Filme und Serien dienten als Quelle der Sprache und Namensgebung. Auch die Handballer des TSV Butzbach bewiesen auf diesem Gebiet Kreativität. Wer als jüngerer Spieler beim TSV Butzbach in den 1980er und 1990er Jahren aktiv war, wurde von den alten Haudegen ganz automatisch mit dem Klassiker „Das Leben des Brian“ von Monty-Python vertraut gemacht. Die Sportler witzelten sich mit den zahlreichen Passagen der weltbekannten Christus-Parodie durch fast jedes Training und erzeugten gute Stimmung und manchmal auch Trost bei herben Niederlagen. Wahrscheinlich war das der Kernantrieb des ganzen Klamauks. Bei der Gegneranalyse wurde spaßeshalber von „Purschen“ und „Churken“ gesprochen – natürlich absichtlich mit dem Sprachfehler der Hauptperson des Brian-Films. Die „Ritter der Kokosnuss“, ebenfalls aus der Feder des britischen Schauspielers John Cleese, brachte sogar zwei Lancelots in Reihen der Butzbacher Handballer hervor: Den „vom See“ und „den von Camelot“. Das Repertoire schien unerschöpflich.
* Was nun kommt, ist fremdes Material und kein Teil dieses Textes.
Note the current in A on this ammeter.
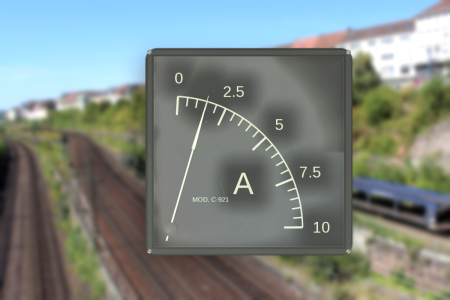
1.5 A
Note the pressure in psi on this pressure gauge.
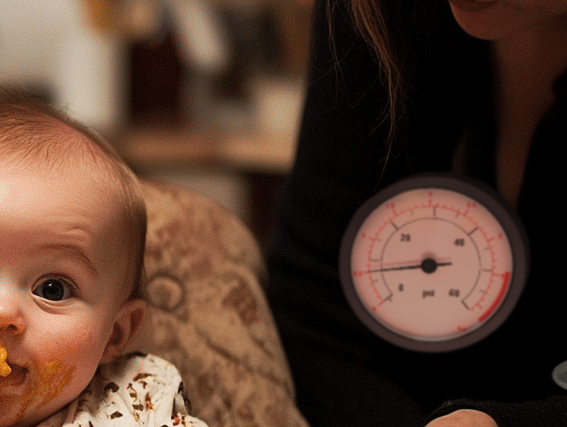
7.5 psi
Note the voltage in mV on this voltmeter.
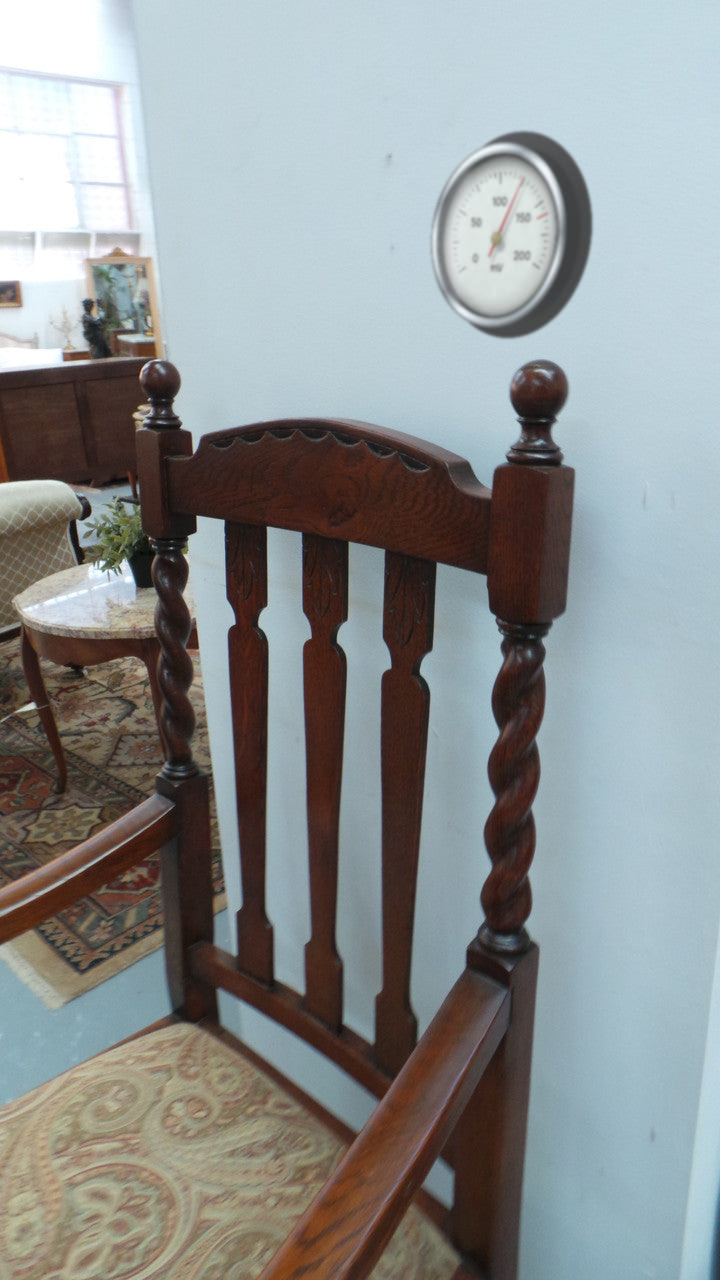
125 mV
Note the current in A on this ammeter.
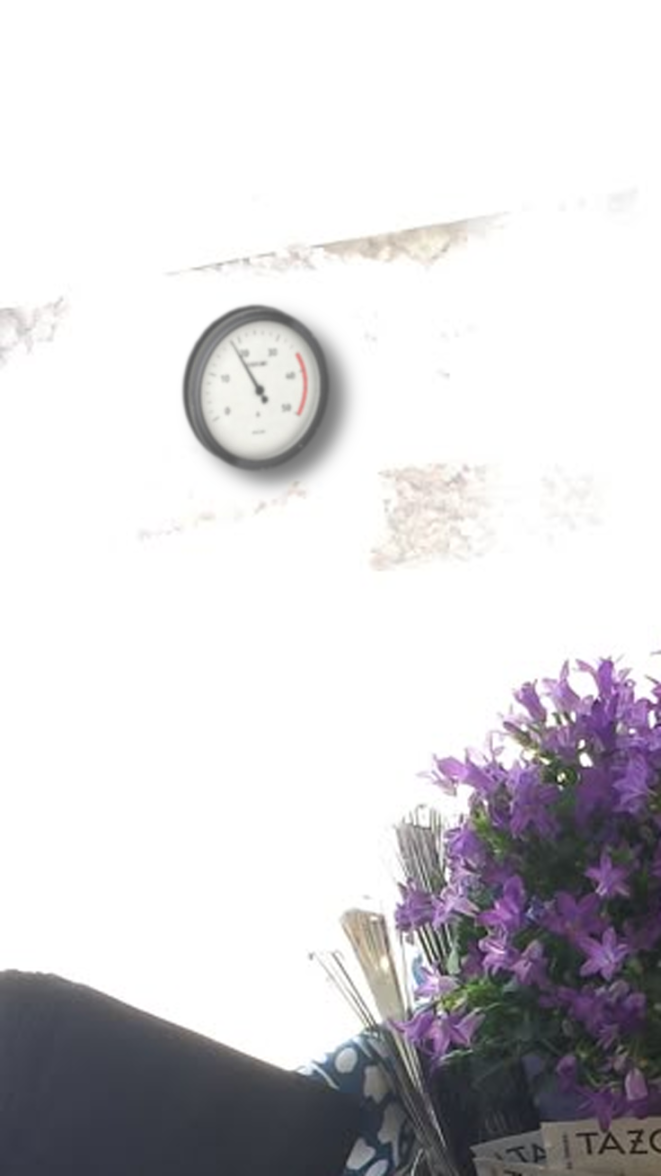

Auf dem Platz spielte man schonmal „Calden rechts“ oder „Student“ links, einfache Signalwörter für Laufwege und Ballpassagen. So mancher Trainer forderte die Spieler auf, „die Hände aus dem Maschinenraum zu nehmen und keine Politik zu machen“, was so viel hieße wie „konzentriere und bewege dich“. In den Jahren seit Gründung der HSG Kirch-/Pohl-Göns/Butzbach kamen sich die Beteiligten nicht nur sportlich näher – „Conjo, nein“, sie entdeckten auch andere Gemeinsamkeiten, denn Tony Montana aus dem Film „Scarface“ war auch im Café Maiwald bekannt und schon hatten die Kameraden der neuen Spielgemeinschaft, die sich selbst bald auch als „Vöchel“ bezeichneten, ein Gesprächsthema bzw. ein Spruch, der so viel hieße wie Mist oder Verdammt. Der Sport und insbesondere der Handball war und ist wunderbar, auch weil er auch mit Hilfe der Sprache aus Spielern Freunde und aus einer Gruppe eine eingeschworene Gemeinschaft macht.